### EXERCISE
Reproduce all lines of the listing below in which the word "this" occurs.
***
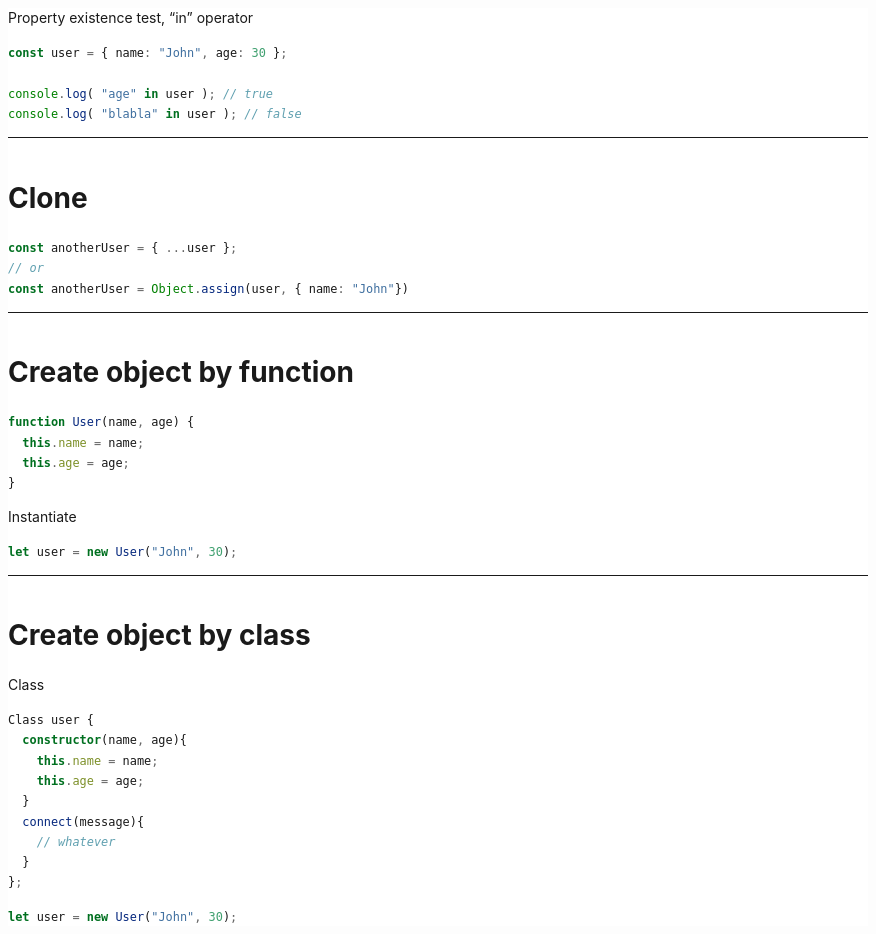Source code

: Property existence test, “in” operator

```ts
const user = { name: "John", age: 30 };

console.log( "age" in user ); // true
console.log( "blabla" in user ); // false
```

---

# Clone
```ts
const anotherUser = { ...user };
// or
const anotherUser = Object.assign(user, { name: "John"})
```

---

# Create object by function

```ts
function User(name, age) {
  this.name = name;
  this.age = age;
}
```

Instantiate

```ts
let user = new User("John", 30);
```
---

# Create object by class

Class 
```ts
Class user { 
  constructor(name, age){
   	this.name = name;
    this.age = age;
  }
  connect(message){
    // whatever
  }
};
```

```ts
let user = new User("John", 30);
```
***
### EXERCISE SOLUTION
  this.name = name;
  this.age = age;
   	this.name = name;
    this.age = age;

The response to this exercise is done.